Below are some records. Print exactly the lines between the one holding "pinky dip: (604, 385)" and the one holding "pinky dip: (289, 250)", inclusive, and nothing else.

Dataset entries
▼
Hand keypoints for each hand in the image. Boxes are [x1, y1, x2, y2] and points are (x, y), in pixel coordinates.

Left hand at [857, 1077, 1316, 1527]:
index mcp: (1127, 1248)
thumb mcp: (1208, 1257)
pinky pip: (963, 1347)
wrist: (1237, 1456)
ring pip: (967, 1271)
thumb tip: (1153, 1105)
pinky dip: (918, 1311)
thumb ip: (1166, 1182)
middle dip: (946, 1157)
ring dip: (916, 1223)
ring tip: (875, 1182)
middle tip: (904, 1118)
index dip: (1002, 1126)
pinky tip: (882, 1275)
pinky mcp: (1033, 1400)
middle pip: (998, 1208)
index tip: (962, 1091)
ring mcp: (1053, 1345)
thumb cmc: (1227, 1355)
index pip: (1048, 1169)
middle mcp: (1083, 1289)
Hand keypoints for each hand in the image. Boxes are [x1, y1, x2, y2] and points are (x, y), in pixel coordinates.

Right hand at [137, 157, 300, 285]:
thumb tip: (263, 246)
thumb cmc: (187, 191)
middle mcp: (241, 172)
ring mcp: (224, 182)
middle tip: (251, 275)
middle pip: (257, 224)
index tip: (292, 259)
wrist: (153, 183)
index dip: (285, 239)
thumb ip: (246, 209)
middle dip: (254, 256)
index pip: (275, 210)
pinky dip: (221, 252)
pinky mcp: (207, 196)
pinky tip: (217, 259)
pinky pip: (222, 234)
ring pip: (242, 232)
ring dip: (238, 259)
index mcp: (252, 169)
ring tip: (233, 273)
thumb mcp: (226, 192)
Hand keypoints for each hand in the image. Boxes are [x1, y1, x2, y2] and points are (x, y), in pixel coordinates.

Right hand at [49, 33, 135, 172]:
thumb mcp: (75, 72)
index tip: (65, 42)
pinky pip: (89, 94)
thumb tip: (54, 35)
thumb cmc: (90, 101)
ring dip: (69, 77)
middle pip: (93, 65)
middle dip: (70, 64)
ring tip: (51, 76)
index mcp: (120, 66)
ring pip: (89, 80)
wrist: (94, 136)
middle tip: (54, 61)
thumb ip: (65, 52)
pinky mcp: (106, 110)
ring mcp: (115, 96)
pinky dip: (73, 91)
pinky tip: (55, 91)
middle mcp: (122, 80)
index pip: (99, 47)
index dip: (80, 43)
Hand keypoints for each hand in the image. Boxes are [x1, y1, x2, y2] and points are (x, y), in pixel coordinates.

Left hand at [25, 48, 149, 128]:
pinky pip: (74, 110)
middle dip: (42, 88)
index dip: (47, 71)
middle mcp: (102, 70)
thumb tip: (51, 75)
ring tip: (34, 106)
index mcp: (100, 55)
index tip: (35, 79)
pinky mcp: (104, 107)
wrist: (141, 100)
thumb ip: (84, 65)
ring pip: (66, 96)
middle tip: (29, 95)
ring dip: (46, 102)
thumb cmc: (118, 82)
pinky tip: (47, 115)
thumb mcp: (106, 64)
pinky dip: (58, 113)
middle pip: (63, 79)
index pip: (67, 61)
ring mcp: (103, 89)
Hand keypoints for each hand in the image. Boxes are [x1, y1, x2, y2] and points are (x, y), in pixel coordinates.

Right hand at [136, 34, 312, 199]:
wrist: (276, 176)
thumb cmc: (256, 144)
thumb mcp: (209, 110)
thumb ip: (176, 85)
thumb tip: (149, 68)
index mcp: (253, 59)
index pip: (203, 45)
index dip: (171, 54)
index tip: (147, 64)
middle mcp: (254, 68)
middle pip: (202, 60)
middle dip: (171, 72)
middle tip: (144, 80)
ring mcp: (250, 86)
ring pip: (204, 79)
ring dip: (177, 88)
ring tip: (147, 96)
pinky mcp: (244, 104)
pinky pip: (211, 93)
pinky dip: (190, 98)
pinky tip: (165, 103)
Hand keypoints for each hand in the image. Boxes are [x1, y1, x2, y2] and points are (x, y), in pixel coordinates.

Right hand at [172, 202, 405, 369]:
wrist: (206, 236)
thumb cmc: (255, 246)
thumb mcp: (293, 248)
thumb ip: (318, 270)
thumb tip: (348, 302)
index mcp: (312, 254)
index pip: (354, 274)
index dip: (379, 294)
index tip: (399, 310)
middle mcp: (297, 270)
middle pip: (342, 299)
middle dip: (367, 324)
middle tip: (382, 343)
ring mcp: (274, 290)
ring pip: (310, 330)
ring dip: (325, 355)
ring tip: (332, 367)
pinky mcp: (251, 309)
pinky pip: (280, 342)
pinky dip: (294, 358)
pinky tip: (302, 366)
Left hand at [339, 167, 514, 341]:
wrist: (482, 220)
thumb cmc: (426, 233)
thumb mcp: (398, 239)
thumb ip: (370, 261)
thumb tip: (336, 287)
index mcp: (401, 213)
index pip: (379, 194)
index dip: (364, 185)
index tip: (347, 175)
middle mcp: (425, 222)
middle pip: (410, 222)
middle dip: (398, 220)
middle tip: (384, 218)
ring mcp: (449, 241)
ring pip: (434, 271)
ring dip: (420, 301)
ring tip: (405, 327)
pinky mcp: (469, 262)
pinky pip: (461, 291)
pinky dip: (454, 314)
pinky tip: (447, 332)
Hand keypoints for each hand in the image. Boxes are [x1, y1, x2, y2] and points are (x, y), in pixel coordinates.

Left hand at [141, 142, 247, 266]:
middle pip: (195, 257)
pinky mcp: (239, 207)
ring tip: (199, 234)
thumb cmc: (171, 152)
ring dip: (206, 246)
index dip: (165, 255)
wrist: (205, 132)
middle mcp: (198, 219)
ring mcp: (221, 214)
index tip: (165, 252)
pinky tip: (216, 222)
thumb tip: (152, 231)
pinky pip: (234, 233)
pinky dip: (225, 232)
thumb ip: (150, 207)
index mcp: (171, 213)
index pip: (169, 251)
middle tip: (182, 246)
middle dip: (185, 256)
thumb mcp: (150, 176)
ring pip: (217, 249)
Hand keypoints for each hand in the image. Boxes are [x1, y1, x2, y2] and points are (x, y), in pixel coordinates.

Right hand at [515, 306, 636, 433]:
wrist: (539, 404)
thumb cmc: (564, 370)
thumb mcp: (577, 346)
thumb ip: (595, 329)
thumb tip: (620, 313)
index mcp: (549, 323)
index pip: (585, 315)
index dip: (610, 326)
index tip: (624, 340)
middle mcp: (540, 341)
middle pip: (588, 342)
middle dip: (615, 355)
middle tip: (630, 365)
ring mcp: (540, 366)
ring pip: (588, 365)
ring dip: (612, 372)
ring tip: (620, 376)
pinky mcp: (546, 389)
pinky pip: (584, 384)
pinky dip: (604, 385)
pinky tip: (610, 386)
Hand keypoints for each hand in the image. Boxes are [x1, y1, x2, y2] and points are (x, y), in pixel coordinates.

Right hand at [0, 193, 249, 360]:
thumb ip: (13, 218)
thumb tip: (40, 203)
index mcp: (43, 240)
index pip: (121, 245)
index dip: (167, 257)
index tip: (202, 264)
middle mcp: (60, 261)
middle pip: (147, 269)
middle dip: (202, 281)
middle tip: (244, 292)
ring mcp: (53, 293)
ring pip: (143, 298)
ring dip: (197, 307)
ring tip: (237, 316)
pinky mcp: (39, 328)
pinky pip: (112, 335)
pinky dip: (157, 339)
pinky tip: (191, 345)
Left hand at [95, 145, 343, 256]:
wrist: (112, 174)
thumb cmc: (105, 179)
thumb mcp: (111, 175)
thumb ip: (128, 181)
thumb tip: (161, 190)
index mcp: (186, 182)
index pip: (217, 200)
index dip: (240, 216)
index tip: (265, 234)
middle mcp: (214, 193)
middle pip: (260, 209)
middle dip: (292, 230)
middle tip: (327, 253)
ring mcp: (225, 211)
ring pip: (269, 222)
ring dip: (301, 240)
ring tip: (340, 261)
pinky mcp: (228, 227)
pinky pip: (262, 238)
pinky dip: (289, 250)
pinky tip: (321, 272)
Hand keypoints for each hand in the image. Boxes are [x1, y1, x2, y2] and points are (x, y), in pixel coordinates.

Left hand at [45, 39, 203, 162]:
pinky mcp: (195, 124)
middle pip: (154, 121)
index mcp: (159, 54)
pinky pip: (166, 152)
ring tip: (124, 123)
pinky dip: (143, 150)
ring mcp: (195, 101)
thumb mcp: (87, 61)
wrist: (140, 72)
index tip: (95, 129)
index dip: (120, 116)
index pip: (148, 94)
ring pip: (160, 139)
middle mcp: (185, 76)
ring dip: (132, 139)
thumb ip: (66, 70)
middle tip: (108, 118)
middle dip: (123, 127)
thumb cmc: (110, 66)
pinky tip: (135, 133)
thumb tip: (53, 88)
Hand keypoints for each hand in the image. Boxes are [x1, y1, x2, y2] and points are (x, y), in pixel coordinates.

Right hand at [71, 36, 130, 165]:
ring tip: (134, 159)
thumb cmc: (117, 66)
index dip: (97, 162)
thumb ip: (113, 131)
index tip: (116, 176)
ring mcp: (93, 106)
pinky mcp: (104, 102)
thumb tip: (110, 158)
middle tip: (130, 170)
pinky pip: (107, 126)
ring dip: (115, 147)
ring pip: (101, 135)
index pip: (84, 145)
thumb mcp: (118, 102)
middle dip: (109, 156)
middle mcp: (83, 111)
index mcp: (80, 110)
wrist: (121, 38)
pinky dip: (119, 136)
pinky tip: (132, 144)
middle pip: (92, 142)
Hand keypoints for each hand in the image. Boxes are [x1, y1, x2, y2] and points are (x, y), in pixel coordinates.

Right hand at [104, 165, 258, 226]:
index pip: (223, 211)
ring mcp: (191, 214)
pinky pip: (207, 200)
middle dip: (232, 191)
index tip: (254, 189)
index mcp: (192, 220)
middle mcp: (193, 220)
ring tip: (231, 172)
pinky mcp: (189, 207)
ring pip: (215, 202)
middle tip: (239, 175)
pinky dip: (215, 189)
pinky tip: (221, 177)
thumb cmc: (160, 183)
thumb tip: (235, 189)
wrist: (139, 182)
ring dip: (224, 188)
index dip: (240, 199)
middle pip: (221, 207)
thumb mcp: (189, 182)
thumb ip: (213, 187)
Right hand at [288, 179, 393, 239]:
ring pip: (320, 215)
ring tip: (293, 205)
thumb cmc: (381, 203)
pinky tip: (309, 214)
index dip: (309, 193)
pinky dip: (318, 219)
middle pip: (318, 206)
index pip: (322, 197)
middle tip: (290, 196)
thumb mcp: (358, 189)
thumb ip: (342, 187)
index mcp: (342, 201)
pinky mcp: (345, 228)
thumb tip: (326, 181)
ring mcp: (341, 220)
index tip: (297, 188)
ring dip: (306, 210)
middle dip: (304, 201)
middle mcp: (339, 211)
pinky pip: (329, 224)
▲
Exercise solution
pinky dip: (604, 385)
pinky tip: (610, 386)
Hand keypoints for each hand in the image. Boxes are [x1, y1, x2, y2] and points are (x, y), in pixel coordinates.

Right hand at [0, 193, 249, 360]:
thumb ip: (13, 218)
thumb tip: (40, 203)
index mcp: (43, 240)
index pip: (121, 245)
index dip: (167, 257)
index tip: (202, 264)
middle mcp: (60, 261)
middle pip: (147, 269)
middle dip: (202, 281)
middle tip: (244, 292)
ring mcp: (53, 293)
ring pip: (143, 298)
ring dip: (197, 307)
ring tip: (237, 316)
pinky mcp: (39, 328)
pinky pip: (112, 335)
pinky dip: (157, 339)
pinky tip: (191, 345)
Left hand at [95, 145, 343, 256]:
wrist: (112, 174)
thumb cmc: (105, 179)
thumb mcp: (111, 175)
thumb ip: (128, 181)
thumb tip: (161, 190)
index mcp: (186, 182)
index pip: (217, 200)
index dip: (240, 216)
index tip: (265, 234)
middle mcp: (214, 193)
middle pip: (260, 209)
middle dip: (292, 230)
middle tip: (327, 253)
ring mcp: (225, 211)
ring pip: (269, 222)
ring dip: (301, 240)
ring tip: (340, 261)
pinky mcp: (228, 227)
pinky pip: (262, 238)
pinky dip: (289, 250)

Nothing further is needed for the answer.